◆ Your assignment
Go through the data below and gather each line containing "major".

Extracted material Block Start

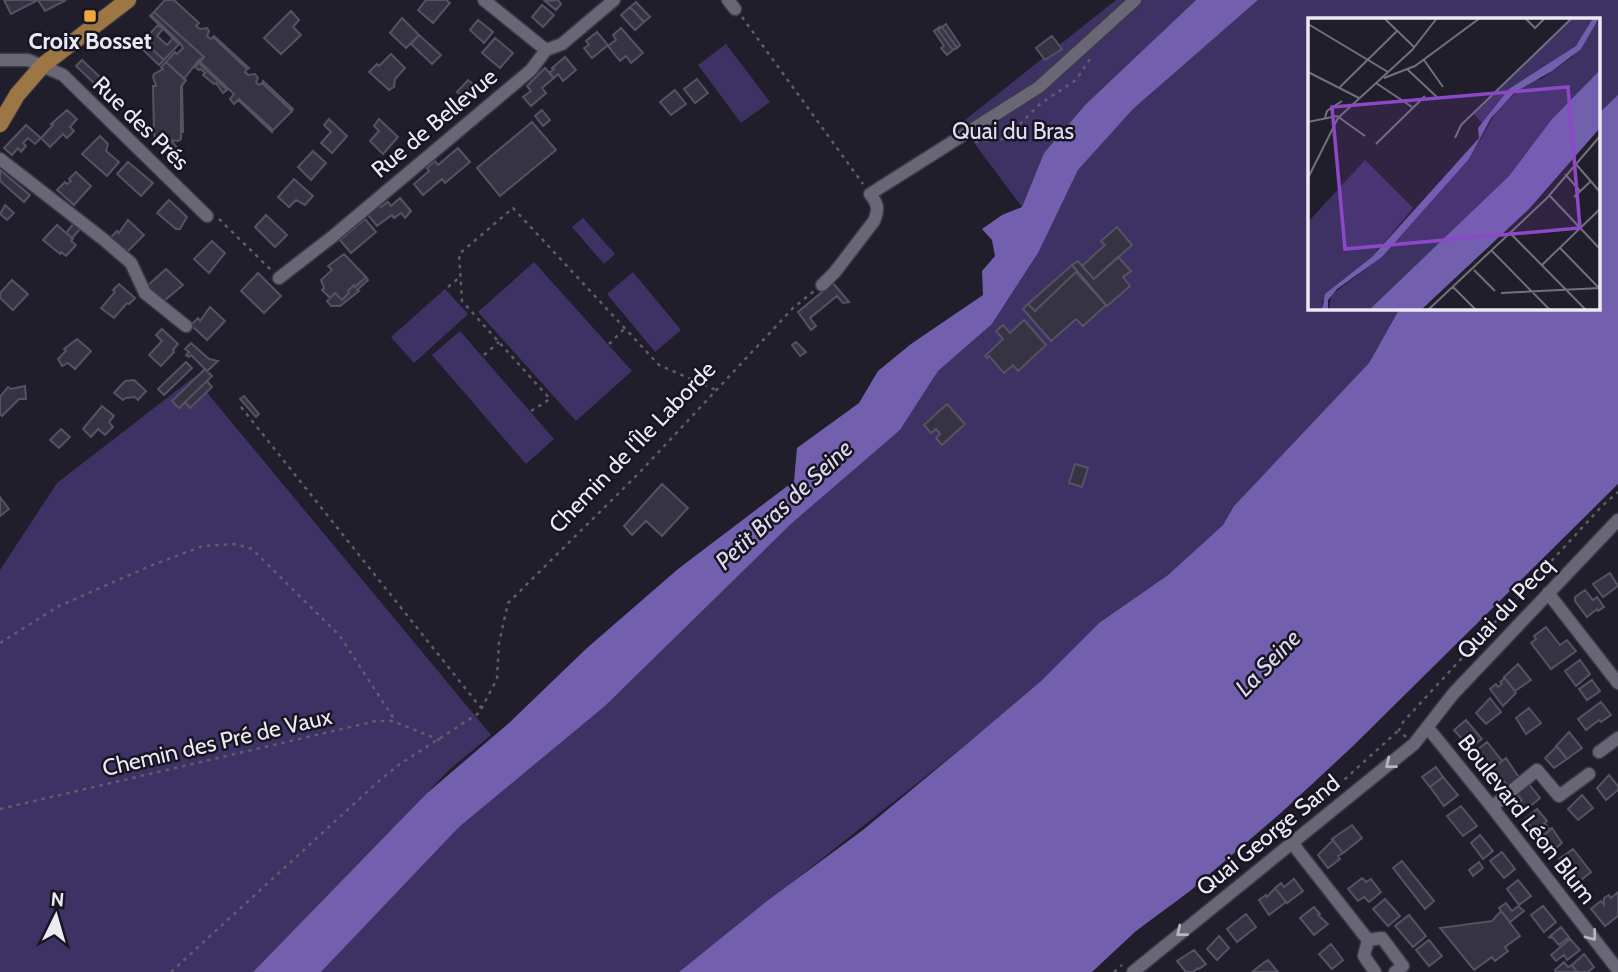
<svg xmlns="http://www.w3.org/2000/svg" width="1618" height="972" font-family="Cabin,sans-serif">
  <rect width="100%" height="100%" fill="#201e2b"/>
  <path fill="#3e3264" d="M1116,0H1196L1085,105L1044,153L1022,207L960,124Z
    M1258,0H1618V95L1599,113V19H1310V308H1400L1369,363L1234,506L1223,525L1168,575L1099,623L1041,681L968,743L679,972H321L459,827L605,706L792,523L900,430L938,371L992,324L1035,258L1078,170L1133,109Z
    M726,44L770,102L741,123L698,65Z
    M583,218L615,254L604,264L572,227Z
    M534,262L632,371L576,421L478,312Z
    M633,272L681,330L655,352L607,294Z
    M445,289L468,314L414,363L391,337Z
    M460,331L554,439L526,464L432,355Z
    M194,377L491,735L450,769L253,972H0V570L57,483Z"/>
  <path fill="#7260af" d="M1196,0H1258L1133,109L1078,170L1038,253L992,324L938,371L900,430L792,523L605,706L459,827L321,972H253L426,794L509,723L587,648L678,569L794,481L797,448L859,403L878,371L911,344L983,295L982,271L995,256L992,240L982,229L1002,215L1022,207L1044,153L1085,105Z
    M1618,95V484L1352,747L1283,811L1190,891L1136,931L1092,972H679L767,901L863,830L968,743L1041,681L1099,623L1168,575L1223,525L1234,506L1369,363L1400,308H1599V113Z"/>
  <path fill="#363442" stroke="#555362" stroke-width="2" d="M4,0H38L11,14Z
    M38,0H66L45,11Z
    M165,0H174L199,23L196,26L200,29L207,28L209,31L207,36L211,39L213,37L247,69L245,72L248,75L255,74L258,78L256,82L259,85L262,83L292,111L273,130L239,99L234,104L230,99L234,94L200,62L204,57L154,12Z
    M426,0H446L450,3L433,23L418,10Z
    M558,0L561,4L556,10L545,1Z
    M636,2L650,17L644,22L630,7Z
    M542,5L554,15L543,27L532,17Z
    M630,7L644,22L635,30L621,15Z
    M291,11L299,20L293,27L301,35L281,54L264,38Z
    M154,12L204,57L198,61L184,79L166,62L175,52L177,54L183,48L180,43L151,15Z
    M151,15L180,43L179,44L150,16Z
    M402,18L419,35L406,48L390,33Z
    M478,20L493,32L484,43L470,30Z
    M946,24L960,45L957,48L942,27Z
    M158,25L163,29L157,36L167,45L173,38L179,44L164,60L143,41Z
    M941,26L938,30L953,50L947,55L941,48L944,46L934,31Z
    M942,27L957,48L953,50L938,30Z
    M621,28L643,53L631,63L626,56L620,61L608,46L616,40L613,35Z
    M597,32L608,45L592,58L584,48L589,45L586,41Z
    M419,35L441,55L432,64L411,44Z
    M214,36L249,68L247,69L213,37Z
    M1052,36L1062,49L1045,60L1036,48Z
    M495,38L513,53L500,68L482,53Z
    M143,41L164,60L159,65L139,46Z
    M391,54L405,68L395,79L394,87L389,90L369,72L377,64L379,66Z
    M565,57L576,70L563,81L558,74L554,78L549,73L554,69L552,68Z
    M82,60L103,80L97,86L76,66Z
    M166,62L186,80L181,86V139L178,141L171,140L178,149L174,153L166,146V140L158,142L155,140L154,133L153,86H156L153,77L154,74L163,69L161,67Z
    M199,63L227,90L223,93L216,83L214,84L203,75L205,73L201,69L199,70L195,67Z
    M545,68L554,78L542,88L546,93L531,106L523,97L531,91L527,86Z
    M697,79L708,93L695,103L684,89Z
    M186,80L182,86L183,132H181V86Z
    M468,80L478,88L465,99L457,92Z
    M263,81L293,109L292,111L262,83Z
    M675,90L686,104L671,115L660,102Z
    M239,99L273,130L272,132L238,100Z
    M67,110L77,119L70,127L74,131L67,138L63,134L50,147L41,138L53,125L51,124Z
    M542,110L550,120L543,126L535,116Z
    M329,119L347,136L332,153L321,143L331,132L324,125Z
    M379,119L398,137L383,154L370,141L379,131L374,126Z
    M532,122L556,150L500,196L477,168Z
    M26,125L41,138L35,144L28,138L23,143L26,146L21,152L18,148L12,155L4,148Z
    M100,136L108,144L106,151L119,162L107,176L82,154Z
    M458,148L470,162L445,183L442,179L423,195L414,184L429,171L427,168L435,161L438,165Z
    M313,151L326,163L311,180L298,167Z
    M128,162L153,183L141,196L117,174Z
    M0,170L30,195L24,202L0,181Z
    M76,172L91,186L74,205L57,190L65,182L67,184L71,181L69,179Z
    M294,179L313,196L305,205L296,200L289,207L278,197Z
    M400,198L411,211L405,218L401,213L394,218L392,215L377,226L368,215L380,205L381,207L388,202L391,206Z
    M169,200L187,217L180,229H176L157,213Z
    M5,205L14,213L7,220L0,214Z
    M266,215L287,235L275,247L255,227Z
    M365,219L376,232L351,253L340,240Z
    M128,220L144,235L126,253L110,238L117,231L119,233Z
    M74,223L80,229L72,238L66,233Z
    M57,225L73,239L71,241L76,245L66,256L61,252L60,254L43,240Z
    M1117,227L1132,245L1094,279L1082,266L1105,245L1101,241Z
    M212,241L225,253L209,273L194,259Z
    M344,254L366,277L355,287L354,285L348,291L349,293L342,300L335,293L330,298L322,290L324,288L321,280L332,270L328,266Z
    M1118,257L1131,271L1123,277L1130,286L1107,306L1072,265L1078,261L1094,279Z
    M1072,265L1077,271L1035,311L1028,304Z
    M166,269L183,285L164,301L147,286Z
    M1076,272L1106,305L1083,326L1076,319L1051,341L1023,309L1028,304L1035,311Z
    M258,273L281,296L264,313L241,291Z
    M366,277L368,280L357,290L359,291L340,306H331L327,301L335,293L342,300L349,293L348,291L354,285L355,287Z
    M12,280L28,294L13,310L0,298V293Z
    M833,283L849,302L843,303L837,296L810,318L816,326L811,330L798,312Z
    M119,284L135,298L129,304L127,303L114,318L101,308L115,292L113,290Z
    M210,307L225,321L207,340L191,325L198,318L200,321Z
    M1024,320L1046,345L1018,371L1013,365L1004,373L989,356L987,358L985,356L1003,339L996,331L1003,325L1010,333Z
    M162,329L178,344L173,350L174,352L161,366L149,355L162,341L156,335Z
    M77,339L91,351L75,369L68,363L62,366L58,359L66,351L64,349Z
    M796,342L806,352L800,356L792,345Z
    M191,343L209,359L218,361L207,371L191,355L189,357L186,355L189,352L185,349Z
    M186,362L192,368L164,395L158,389Z
    M205,369L212,376L179,408L172,401Z
    M134,380L146,391L138,400L135,397L126,398L123,400L114,393L125,381Z
    M207,381L212,387L190,408L185,402Z
    M25,386L26,399H19L2,416L0,414V397L3,393L8,387L11,389Z
    M244,396L259,414L256,417L240,399Z
    M947,404L965,424L942,445L936,438L940,434L936,429L931,433L924,425Z
    M102,406L114,416L109,422L113,427L105,435L98,429L91,437L83,429Z
    M61,429L70,437L59,448L50,440Z
    M1075,464L1088,468L1082,487L1069,483Z
    M662,484L688,508L662,536L646,521L632,535L624,526Z
    M0,497L9,509L0,516Z
    M1610,573L1618,586L1603,597L1593,584Z
    M1585,590L1593,600L1597,597L1604,607L1598,611L1597,609L1587,617L1575,601V597Z
    M1546,627L1560,645L1567,640L1576,651L1551,669L1531,643L1536,639L1534,636Z
    M1580,660L1590,674L1576,686L1565,671Z
    M1518,664L1531,680L1515,691L1504,677Z
    M1505,678L1516,693L1503,706L1490,689L1496,684L1498,687L1502,684L1500,682Z
    M1592,680L1600,691L1587,700L1579,689Z
    M1490,698L1501,712L1486,724L1476,713Z
    M1601,702L1611,715L1601,722L1599,720L1586,730L1578,719Z
    M1529,708L1541,723L1526,734L1516,718Z
    M1466,720L1482,739L1470,748L1454,730Z
    M1569,732L1582,748L1567,759L1556,746Z
    M1487,742L1502,761L1489,773L1476,751Z
    M1557,746L1567,759L1554,768L1545,758Z
    M1506,758L1520,779L1510,787L1491,770Z
    M1436,767L1443,777L1430,787L1422,777Z
    M1609,775L1618,786V790L1606,800L1597,788Z
    M1443,777L1458,795L1444,806L1430,787Z
    M1528,783L1540,798L1524,811L1517,804L1522,800L1516,793Z
    M1582,795L1593,808L1578,820L1568,809Z
    M1461,806L1477,826L1463,836L1447,816Z
    M1537,809L1547,821L1535,832L1525,819Z
    M1545,823L1550,830L1542,837L1536,830Z
    M1352,825L1362,838L1343,853L1332,839Z
    M1552,828L1562,843L1551,852L1540,839Z
    M1480,835L1493,851L1483,859L1471,843Z
    M1333,840L1343,853L1338,856L1340,859L1328,868L1318,855Z
    M1573,849L1591,872L1576,884L1559,859Z
    M1502,852L1515,869L1504,878L1490,861Z
    M1402,861L1434,901L1425,909L1393,868Z
    M1479,862L1483,868L1473,876L1469,870Z
    M1362,878L1366,882L1371,879L1381,892L1369,902L1364,897L1358,901L1348,889Z
    M1294,879L1303,891L1287,903L1275,888L1281,883L1284,887Z
    M1518,880L1531,896L1519,905L1507,889Z
    M1275,888L1286,902L1269,915L1259,900L1266,895L1267,897Z
    M1618,892V916L1605,926L1591,909L1601,901L1604,905V898L1609,895L1611,898Z
    M1385,899L1400,916L1388,926L1373,909Z
    M1506,903L1512,911L1518,906L1524,911L1510,922L1499,908Z
    M1543,906L1556,922L1544,932L1531,915Z
    M1314,907L1320,914L1318,915L1328,924L1314,935L1300,918Z
    M1501,911L1520,936L1505,947L1508,951L1495,961L1492,957L1474,970L1440,928L1492,921Z
    M1246,914L1256,927L1237,942L1227,929Z
    M1409,915L1426,936L1413,947L1395,926Z
    M1561,927L1569,937L1559,945L1552,937L1550,938L1549,937Z
    M1219,936L1229,948L1217,960L1207,949Z
    M1570,939L1580,950L1567,960L1564,955L1556,961L1551,955Z
    M1429,940L1442,956L1429,966L1416,950Z
    M1331,944L1343,960L1332,969L1319,954Z
    M1194,950L1206,964L1199,969L1198,968L1193,972H1186L1177,961Z
    M1584,954L1594,967L1588,972H1577L1572,965Z
    M1268,960L1278,972H1252L1262,964Z
    M1564,962L1568,967L1572,965L1577,972H1556L1555,970Z"/>
  <g fill="none" stroke-linecap="round" stroke-linejoin="round">
    <g stroke="#3c3a44" stroke-width="15">
      <path id="minor" d="M484,0L546,50
        M728,0L735,9
        M0,60H28L63,75L207,216
        M0,159L103,239L131,263L145,293L186,326
        M279,278L332,237L531,70L546,50L562,44L614,0
        M822,285L835,272L874,221C879,209 878,204 870,194L1039,87L1135,0
        M1548,593L1618,683
        M1428,728L1492,807L1618,970
        M1599,752L1618,738
        M1492,807L1537,770L1559,796L1589,774
        M1292,843L1368,940
        M1133,972L1414,744L1453,694L1618,520
        M1375,972L1364,956L1368,940L1382,938L1403,966L1395,972"/>
    </g>
    <g stroke="#3c3a44" stroke-width="18">
      <path id="major" d="M0,124L17,95L43,65L128,0"/>
    </g>
    <path stroke="#5f5d69" stroke-width="2.5" stroke-dasharray="3.5 5" stroke-linecap="butt" d="M742,17L863,184
      M975,142L1005,139L1040,104L1076,80L1090,59
      M219,219L272,271
      M448,287L460,277
      M609,344L626,327
      M484,355L499,342
      M241,407L481,708
      M531,411L550,399L462,301L459,254L513,208L659,365L716,390
      M0,643L59,606L150,566L203,546L236,544L252,549L340,636L396,722
      M1406,737L1399,730L1403,722L1602,506L1618,492
      M1313,808L1399,730
      M0,809L376,721H392L440,740
      M171,972L380,780L400,764L479,713L497,679L499,643L508,603L639,473L793,308L814,291
      M1114,972L1122,965"/>
    <use href="#minor" stroke="#696676" stroke-width="12"/>
    <use href="#major" stroke="#9c7745" stroke-width="16"/>
  </g>
  <defs><path id="oneway-chevron" d="M-2-3.5L2.5 0L-2 3.5" fill="none" stroke-width="1.6" stroke-linecap="round" stroke-linejoin="round" transform="scale(1.75)"/></defs>
  <g stroke="#b8b5c2">
    <use href="#oneway-chevron" transform="translate(1390 764) rotate(141)"/>
    <use href="#oneway-chevron" transform="translate(1181 932) rotate(141)"/>
    <use href="#oneway-chevron" transform="translate(1592 936) rotate(52)"/>
  </g>
  <rect fill="#eea73d" stroke="#171521" stroke-width="2.5" x="83" y="9" width="14" height="14" rx="3.5"/>
  <g text-anchor="middle" stroke-width="5" stroke-linejoin="round" paint-order="stroke">
    <g font-size="23" font-weight="bold" fill="#eceaf4" stroke="#171521">
      <text x="90" y="49">Croix Bosset</text>
    </g>
    <g font-size="23" fill="#eceaf4" stroke="#171521">
      <text transform="translate(141 123) rotate(44)" y="8">Rue des Prés</text>
      <text transform="translate(434 123) rotate(-40)" y="8">Rue de Bellevue</text>
      <text transform="translate(632 447) rotate(-46)" y="8">Chemin de l'Île Laborde</text>
      <text transform="translate(1505 608) rotate(-47)" y="8">Quai du Pecq</text>
      <text transform="translate(217 742) rotate(-13)" y="8">Chemin des Pré de Vaux</text>
      <text transform="translate(1527 819) rotate(52)" y="8">Boulevard Léon Blum</text>
      <text transform="translate(1268 835) rotate(-39)" y="8">Quai George Sand</text>
    </g>
    <g font-size="23" fill="#e1def4" stroke="#171521">
      <text x="1013" y="139">Quai du Bras</text>
    </g>
    <g font-size="24" font-style="italic" fill="#ddd9ef" stroke="#171521">
      <text transform="translate(784 505) rotate(-43)" y="8">Petit Bras de Seine</text>
      <text transform="translate(1268 663) rotate(-46)" y="8">La Seine</text>
    </g>
  </g>
  <g transform="translate(1308 18)">
    <rect width="292" height="292" fill="#201e2b"/>
    <path d="M265,0H285L269,28L201,71L176,107L165,95ZM292,0V52L244,101L201,158L61,292H21L23,277L74,239L161,141L190,91L221,63L233,61L264,39ZM57,142L105,190L64,239L14,283V292H0V204Z" fill="#3e3264"/>
    <path d="M285,0H291L273,31L244,53L207,74L183,100L161,141L74,239L29,271L20,282V292H14L17,276L64,239L171,120L170,110L201,71L268,28ZM292,52V110L221,191L113,292H61L201,158L244,101Z" fill="#7260af"/>
    <path fill="none" stroke="#72707b" stroke-width="2" d="M76,0L106,29M217,0L227,10L237,0M0,6L80,54M116,42L135,69M99,51L131,81M0,54L51,80M76,60L107,48L172,0M68,65L104,89M32,69L89,13M17,100L19,93L34,83M0,104L29,98L57,118M147,120L153,107L264,0M68,126L117,78M267,145L293,175M257,156L272,173M0,160L30,100L104,32L129,0M241,177L293,232M266,179L283,163M202,215L278,292M252,230L292,271M184,233L242,292M234,247L293,190M166,252L187,273M145,269L168,292M193,275L293,270M120,292L239,180L293,117"/>
    <path fill="#8c48c7" fill-opacity="0.15" stroke="#8c48c7" stroke-width="3.5" d="M260,69L272,210L37,231L24,89Z"/>
    <rect width="292" height="292" fill="none" stroke="#eceaf4" stroke-width="3.5"/>
  </g>
  <g transform="translate(56 916) rotate(5)" stroke="#171521" stroke-width="5" paint-order="stroke">
  <path d="M0-5L12 26L0 18L-12 26Z" fill="#eceaf4"/>
  <text y="-10" font-size="19" font-weight="bold" text-anchor="middle" fill="#eceaf4">N</text>
  </g>
</svg>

Extracted material Block End

◆ Exercise solution
      <path id="major" d="M0,124L17,95L43,65L128,0"/>
    <use href="#major" stroke="#9c7745" stroke-width="16"/>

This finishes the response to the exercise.